Web sites usually appreciate unexpected spikes in traffic. But if your server isn't prepared, it can cause the site to go down. One link submitted to Digg tells you "how to know if your site will survive getting Dugg?"

What's Next?

Social bookmarking is a fragment of the much larger social networking/Web 2.0 world. Many news sites are just beginning to gain faith in these features, while developers create new applications with even more functionality each day.

Web designer Ben Hung sees these separate components
eventually melding to form a more integrated Web experience based on each user's connections, bookmarks and content from blogs.

There is a glimmer of this integration already. Social bookmarking sites direct users to a variety of Web resources in one place. And for even more "social context," some sites like
Mugshot, Pownce (created by Digg creator Kevin Rose) and OpenID provide a one-stop login to users' existing social networks — helping users create a single entry point to their Web world.

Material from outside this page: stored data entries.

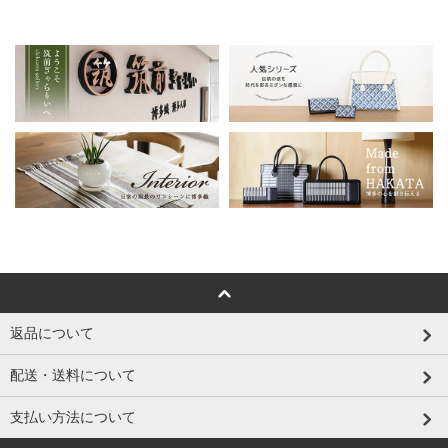
返品について
配送・送料について
支払い方法について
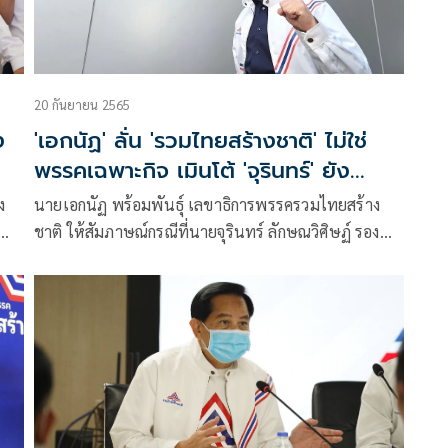
20 กันยายน 2565
ง
'เอกนัฏ' ลั่น 'รวมไทยสร้างชาติ' ไม่ใช่
พรรคเฉพาะกิจ เมินโต้ 'จุรินทร์' ยัง
เคารพเสมอ
ง
นายเอกนัฏ พร้อมพันธุ์ เลขาธิการพรรครวมไทยสร้าง
ชาติ ให้สัมภาษณ์กรณีที่นายจุรินทร์ ลักษณวิศิษฏ์ รอง
นายกรัฐมนตรีและรมว.พาณิชย์ ในฐานะหัวหน้าพรรค
ทย
ประชาธิปัตย์ (ปชป.) ออกมาระบุถึงกรณีที่มี
พรรคการเมืองหลายพรรคเจาะพื้นที่ภาคใต้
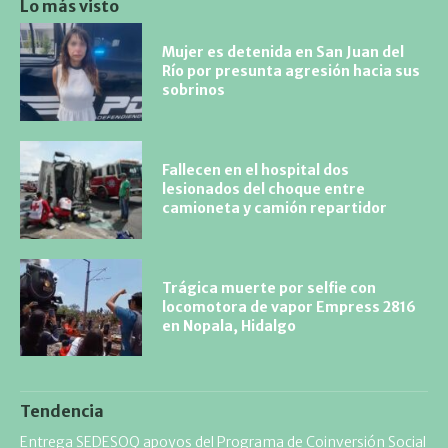
Lo más visto
Mujer es detenida en San Juan del
Río por presunta agresión hacia sus
sobrinos
Fallecen en el hospital dos
lesionados del choque entre
camioneta y camión repartidor
Trágica muerte por selfie con
locomotora de vapor Empress 2816
en Nopala, Hidalgo
Tendencia
Entrega SEDESOQ apoyos del Programa de Coinversión Social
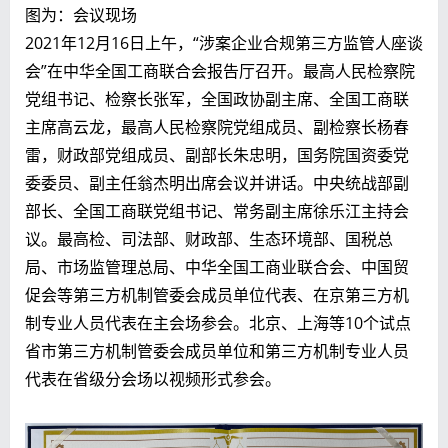
图为：会议现场
2021年12月16日上午，“涉案企业合规第三方监管人座谈
会”在中华全国工商联合会报告厅召开。最高人民检察院
党组书记、检察长张军，全国政协副主席、全国工商联
主席高云龙，最高人民检察院党组成员、副检察长杨春
雷，财政部党组成员、副部长朱忠明，国务院国资委党
委委员、副主任翁杰明出席会议并讲话。中央统战部副
部长、全国工商联党组书记、常务副主席徐乐江主持会
议。最高检、司法部、财政部、生态环境部、国税总
局、市场监管理总局、中华全国工商业联合会、中国贸
促会等第三方机制管委会成员单位代表、在京第三方机
制专业人员代表在主会场参会。北京、上海等10个试点
省市第三方机制管委会成员单位和第三方机制专业人员
代表在省级分会场以视频形式参会。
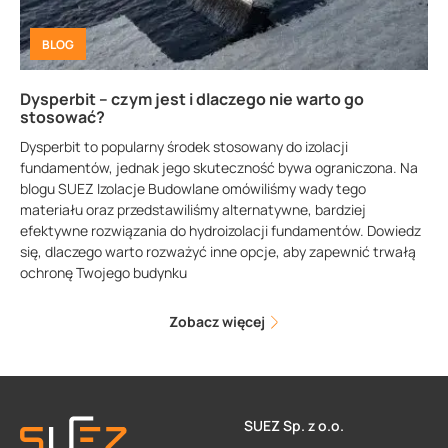
BLOG
Dysperbit – czym jest i dlaczego nie warto go
stosować?
Dysperbit to popularny środek stosowany do izolacji
fundamentów, jednak jego skuteczność bywa ograniczona. Na
blogu SUEZ Izolacje Budowlane omówiliśmy wady tego
materiału oraz przedstawiliśmy alternatywne, bardziej
efektywne rozwiązania do hydroizolacji fundamentów. Dowiedz
się, dlaczego warto rozważyć inne opcje, aby zapewnić trwałą
ochronę Twojego budynku
Zobacz więcej
SUEZ Sp. z o.o.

Providing users the means to add content to social bookmarking communities can potentially drive thousands of users to a news site. But getting content to bookmarking sites is only half the battle. Getting user to pay attention once its there is more important. Here are some tips on how to do that, including the use of catchy headlines, strong introductory paragraphs and interacting with readers.

Are social bookmarkers journalists? No. But they are volunteers who help to create a Web version of the Nielsen ratings. Constantly — and at no cost.